>> start

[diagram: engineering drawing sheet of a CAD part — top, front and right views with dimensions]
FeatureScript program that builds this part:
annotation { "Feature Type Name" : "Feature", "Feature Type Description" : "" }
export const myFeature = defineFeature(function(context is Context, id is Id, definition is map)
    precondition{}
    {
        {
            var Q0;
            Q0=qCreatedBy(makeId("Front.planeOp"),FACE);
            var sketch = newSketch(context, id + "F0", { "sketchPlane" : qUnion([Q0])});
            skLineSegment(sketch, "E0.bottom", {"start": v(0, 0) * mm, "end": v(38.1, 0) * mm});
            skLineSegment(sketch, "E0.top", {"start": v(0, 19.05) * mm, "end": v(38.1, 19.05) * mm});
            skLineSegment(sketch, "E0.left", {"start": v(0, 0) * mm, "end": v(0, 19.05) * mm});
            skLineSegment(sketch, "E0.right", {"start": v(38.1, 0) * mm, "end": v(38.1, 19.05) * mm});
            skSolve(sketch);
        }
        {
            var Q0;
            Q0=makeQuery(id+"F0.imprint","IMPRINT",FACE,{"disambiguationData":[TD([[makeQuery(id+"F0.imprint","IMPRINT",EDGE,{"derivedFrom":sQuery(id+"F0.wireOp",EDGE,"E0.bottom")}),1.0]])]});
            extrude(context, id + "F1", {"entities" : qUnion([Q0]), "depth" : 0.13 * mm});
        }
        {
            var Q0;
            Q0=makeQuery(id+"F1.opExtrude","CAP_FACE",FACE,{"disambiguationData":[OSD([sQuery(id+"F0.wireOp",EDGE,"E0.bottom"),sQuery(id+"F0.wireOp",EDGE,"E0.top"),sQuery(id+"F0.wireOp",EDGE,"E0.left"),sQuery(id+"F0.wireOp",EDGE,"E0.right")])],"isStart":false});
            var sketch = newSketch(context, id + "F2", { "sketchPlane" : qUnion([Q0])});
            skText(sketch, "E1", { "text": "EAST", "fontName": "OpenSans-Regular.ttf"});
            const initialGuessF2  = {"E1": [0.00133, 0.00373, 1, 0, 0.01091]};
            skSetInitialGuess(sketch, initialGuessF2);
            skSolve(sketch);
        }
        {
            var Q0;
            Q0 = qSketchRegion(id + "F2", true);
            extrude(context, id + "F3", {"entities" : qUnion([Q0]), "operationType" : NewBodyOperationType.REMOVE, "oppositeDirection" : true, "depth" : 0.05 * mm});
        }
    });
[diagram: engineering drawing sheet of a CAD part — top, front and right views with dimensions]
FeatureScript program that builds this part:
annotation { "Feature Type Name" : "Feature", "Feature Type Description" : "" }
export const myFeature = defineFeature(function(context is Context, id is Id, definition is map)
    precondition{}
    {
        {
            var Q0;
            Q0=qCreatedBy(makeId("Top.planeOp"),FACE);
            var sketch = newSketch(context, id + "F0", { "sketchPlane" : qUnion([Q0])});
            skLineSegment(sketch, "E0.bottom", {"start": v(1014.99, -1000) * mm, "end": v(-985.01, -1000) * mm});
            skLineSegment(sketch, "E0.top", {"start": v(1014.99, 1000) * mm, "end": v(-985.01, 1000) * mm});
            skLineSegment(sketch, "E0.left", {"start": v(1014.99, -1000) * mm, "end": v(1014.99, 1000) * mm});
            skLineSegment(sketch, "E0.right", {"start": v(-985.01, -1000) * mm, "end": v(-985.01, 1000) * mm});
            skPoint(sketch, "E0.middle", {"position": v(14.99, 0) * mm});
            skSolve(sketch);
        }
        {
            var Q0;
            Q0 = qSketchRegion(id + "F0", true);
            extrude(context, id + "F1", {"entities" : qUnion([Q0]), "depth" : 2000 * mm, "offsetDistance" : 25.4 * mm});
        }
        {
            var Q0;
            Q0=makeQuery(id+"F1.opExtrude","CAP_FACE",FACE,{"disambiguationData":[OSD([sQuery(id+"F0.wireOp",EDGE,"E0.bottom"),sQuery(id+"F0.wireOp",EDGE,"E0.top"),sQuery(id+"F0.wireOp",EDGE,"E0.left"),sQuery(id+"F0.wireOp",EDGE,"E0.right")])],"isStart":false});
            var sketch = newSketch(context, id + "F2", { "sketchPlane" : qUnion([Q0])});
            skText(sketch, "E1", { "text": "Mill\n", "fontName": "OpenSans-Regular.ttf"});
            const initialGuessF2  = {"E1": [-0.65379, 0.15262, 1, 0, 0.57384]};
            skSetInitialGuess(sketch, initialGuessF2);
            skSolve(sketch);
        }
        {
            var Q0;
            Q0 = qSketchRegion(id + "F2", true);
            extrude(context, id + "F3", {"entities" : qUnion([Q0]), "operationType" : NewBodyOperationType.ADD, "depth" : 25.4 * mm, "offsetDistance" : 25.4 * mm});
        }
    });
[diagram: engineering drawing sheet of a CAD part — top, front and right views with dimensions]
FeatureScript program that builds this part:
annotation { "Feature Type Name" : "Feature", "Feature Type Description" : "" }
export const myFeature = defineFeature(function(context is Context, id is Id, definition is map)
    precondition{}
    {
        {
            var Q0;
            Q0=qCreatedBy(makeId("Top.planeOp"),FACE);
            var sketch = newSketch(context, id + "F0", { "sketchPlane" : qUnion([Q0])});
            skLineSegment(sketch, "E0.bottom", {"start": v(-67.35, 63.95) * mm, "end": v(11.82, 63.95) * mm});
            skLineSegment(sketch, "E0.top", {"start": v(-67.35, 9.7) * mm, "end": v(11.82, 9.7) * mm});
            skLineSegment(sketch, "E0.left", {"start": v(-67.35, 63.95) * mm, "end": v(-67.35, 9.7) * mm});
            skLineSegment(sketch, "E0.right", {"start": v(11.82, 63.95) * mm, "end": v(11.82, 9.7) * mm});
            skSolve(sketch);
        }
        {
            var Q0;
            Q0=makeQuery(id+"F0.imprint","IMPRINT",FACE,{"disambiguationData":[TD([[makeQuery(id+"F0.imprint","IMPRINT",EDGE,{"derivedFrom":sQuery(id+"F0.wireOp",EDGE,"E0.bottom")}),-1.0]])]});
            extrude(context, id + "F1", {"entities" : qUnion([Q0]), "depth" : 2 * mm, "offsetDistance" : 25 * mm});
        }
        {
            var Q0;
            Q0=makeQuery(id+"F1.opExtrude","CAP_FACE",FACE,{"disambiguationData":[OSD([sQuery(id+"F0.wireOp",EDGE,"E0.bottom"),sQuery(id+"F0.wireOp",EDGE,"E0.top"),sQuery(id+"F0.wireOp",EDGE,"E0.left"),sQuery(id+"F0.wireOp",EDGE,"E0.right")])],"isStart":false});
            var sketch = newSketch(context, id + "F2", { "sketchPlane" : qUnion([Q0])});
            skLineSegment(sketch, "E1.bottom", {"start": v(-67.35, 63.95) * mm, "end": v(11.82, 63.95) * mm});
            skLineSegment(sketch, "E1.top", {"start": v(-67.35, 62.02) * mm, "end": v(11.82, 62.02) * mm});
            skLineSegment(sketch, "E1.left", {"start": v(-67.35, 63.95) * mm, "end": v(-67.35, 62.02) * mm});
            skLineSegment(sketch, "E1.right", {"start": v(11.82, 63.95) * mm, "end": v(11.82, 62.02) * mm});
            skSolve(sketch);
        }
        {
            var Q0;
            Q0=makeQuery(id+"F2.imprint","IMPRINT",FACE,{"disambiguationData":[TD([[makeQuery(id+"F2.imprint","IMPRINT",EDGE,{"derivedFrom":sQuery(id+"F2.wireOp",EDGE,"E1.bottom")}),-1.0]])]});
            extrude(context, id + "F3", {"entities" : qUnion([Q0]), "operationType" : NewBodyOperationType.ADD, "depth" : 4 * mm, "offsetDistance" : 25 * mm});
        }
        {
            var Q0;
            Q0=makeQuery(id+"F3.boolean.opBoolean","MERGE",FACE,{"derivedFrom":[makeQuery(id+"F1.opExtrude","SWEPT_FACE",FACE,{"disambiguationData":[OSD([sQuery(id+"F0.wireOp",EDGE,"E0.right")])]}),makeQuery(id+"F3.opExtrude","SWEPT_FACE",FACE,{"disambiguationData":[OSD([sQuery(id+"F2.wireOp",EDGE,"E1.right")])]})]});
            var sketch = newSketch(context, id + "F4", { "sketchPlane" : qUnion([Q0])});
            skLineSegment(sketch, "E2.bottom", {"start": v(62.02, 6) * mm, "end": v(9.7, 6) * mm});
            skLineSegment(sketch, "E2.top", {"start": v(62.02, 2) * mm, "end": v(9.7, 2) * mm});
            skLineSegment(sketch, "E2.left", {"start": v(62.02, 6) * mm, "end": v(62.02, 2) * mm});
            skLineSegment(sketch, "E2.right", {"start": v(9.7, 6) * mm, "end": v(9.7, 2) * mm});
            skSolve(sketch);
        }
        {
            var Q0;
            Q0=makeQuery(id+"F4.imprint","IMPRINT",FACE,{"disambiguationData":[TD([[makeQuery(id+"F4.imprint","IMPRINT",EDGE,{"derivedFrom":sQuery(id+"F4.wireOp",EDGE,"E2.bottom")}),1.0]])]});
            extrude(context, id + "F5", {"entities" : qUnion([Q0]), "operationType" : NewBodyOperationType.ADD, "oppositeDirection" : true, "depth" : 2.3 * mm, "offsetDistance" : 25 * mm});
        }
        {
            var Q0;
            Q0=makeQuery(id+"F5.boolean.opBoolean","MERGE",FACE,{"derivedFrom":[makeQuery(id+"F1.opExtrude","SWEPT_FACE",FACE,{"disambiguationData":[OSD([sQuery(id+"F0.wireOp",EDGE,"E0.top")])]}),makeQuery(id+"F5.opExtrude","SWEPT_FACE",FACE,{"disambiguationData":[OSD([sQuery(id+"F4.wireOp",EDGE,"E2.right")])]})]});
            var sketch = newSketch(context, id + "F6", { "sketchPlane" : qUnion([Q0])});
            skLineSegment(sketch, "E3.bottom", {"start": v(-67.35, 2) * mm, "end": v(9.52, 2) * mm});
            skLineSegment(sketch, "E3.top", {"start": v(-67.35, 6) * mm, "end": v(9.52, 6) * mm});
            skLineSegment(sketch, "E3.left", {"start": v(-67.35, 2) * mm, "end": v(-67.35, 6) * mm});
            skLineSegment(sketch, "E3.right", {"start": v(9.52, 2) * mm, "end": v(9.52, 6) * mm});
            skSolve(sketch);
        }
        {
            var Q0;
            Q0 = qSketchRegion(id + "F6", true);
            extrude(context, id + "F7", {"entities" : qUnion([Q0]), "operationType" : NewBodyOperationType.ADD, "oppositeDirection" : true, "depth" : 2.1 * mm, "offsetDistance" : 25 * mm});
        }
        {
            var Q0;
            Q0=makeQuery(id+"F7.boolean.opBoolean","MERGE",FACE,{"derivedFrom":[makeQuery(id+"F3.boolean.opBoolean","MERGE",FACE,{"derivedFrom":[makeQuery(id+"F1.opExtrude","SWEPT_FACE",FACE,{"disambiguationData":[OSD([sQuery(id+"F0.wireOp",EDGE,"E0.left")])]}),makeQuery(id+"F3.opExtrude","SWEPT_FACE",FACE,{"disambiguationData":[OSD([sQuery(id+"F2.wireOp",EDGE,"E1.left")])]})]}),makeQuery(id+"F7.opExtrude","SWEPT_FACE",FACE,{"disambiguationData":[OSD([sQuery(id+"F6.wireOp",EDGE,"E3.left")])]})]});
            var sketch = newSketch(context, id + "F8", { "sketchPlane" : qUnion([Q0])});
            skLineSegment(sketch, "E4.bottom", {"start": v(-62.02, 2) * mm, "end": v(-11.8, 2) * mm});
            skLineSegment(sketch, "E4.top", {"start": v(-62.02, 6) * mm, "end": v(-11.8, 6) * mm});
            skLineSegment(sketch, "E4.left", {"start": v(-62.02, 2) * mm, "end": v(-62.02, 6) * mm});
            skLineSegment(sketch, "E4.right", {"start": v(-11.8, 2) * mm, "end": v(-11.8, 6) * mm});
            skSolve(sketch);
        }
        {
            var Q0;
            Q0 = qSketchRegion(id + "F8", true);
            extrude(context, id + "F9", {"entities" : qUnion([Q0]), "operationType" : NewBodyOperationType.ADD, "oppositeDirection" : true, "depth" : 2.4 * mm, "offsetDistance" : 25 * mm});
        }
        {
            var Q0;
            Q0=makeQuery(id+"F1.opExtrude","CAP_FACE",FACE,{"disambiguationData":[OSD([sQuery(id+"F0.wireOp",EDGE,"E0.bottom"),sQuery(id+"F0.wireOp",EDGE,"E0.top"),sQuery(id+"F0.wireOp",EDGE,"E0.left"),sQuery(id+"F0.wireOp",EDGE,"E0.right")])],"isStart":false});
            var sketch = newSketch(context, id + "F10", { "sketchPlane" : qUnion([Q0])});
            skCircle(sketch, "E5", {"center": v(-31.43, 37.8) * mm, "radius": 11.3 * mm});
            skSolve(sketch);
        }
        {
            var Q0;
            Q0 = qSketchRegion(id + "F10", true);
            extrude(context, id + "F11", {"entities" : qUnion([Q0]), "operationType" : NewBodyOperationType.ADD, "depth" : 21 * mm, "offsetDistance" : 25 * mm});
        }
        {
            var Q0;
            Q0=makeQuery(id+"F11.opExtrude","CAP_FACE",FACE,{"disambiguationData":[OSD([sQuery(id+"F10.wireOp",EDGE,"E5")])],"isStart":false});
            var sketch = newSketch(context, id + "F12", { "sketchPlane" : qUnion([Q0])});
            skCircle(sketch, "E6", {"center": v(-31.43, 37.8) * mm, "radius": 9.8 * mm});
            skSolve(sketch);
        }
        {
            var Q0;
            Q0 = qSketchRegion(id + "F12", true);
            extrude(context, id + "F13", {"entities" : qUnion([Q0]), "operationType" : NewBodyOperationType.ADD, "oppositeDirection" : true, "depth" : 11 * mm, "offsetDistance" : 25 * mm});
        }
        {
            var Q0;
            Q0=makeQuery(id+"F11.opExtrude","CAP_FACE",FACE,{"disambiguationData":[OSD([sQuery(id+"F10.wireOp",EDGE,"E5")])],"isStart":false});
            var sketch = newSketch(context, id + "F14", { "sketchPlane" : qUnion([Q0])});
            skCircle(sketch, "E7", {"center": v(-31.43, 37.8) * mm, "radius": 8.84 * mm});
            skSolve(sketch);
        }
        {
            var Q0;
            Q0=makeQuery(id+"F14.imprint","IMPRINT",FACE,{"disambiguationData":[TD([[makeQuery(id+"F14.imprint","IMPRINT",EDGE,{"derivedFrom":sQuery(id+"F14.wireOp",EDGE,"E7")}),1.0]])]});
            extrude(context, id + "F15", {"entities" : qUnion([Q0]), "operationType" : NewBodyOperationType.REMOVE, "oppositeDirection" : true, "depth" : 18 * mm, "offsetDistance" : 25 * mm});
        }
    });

>> end

- **WORK TO COMPLETE**:
Which lines in the entries above contain the string "operationType"? Pick out each one and copy it in full.

- **REPLY**:
            extrude(context, id + "F3", {"entities" : qUnion([Q0]), "operationType" : NewBodyOperationType.REMOVE, "oppositeDirection" : true, "depth" : 0.05 * mm});
            extrude(context, id + "F3", {"entities" : qUnion([Q0]), "operationType" : NewBodyOperationType.ADD, "depth" : 25.4 * mm, "offsetDistance" : 25.4 * mm});
            extrude(context, id + "F3", {"entities" : qUnion([Q0]), "operationType" : NewBodyOperationType.ADD, "depth" : 4 * mm, "offsetDistance" : 25 * mm});
            extrude(context, id + "F5", {"entities" : qUnion([Q0]), "operationType" : NewBodyOperationType.ADD, "oppositeDirection" : true, "depth" : 2.3 * mm, "offsetDistance" : 25 * mm});
            extrude(context, id + "F7", {"entities" : qUnion([Q0]), "operationType" : NewBodyOperationType.ADD, "oppositeDirection" : true, "depth" : 2.1 * mm, "offsetDistance" : 25 * mm});
            extrude(context, id + "F9", {"entities" : qUnion([Q0]), "operationType" : NewBodyOperationType.ADD, "oppositeDirection" : true, "depth" : 2.4 * mm, "offsetDistance" : 25 * mm});
            extrude(context, id + "F11", {"entities" : qUnion([Q0]), "operationType" : NewBodyOperationType.ADD, "depth" : 21 * mm, "offsetDistance" : 25 * mm});
            extrude(context, id + "F13", {"entities" : qUnion([Q0]), "operationType" : NewBodyOperationType.ADD, "oppositeDirection" : true, "depth" : 11 * mm, "offsetDistance" : 25 * mm});
            extrude(context, id + "F15", {"entities" : qUnion([Q0]), "operationType" : NewBodyOperationType.REMOVE, "oppositeDirection" : true, "depth" : 18 * mm, "offsetDistance" : 25 * mm});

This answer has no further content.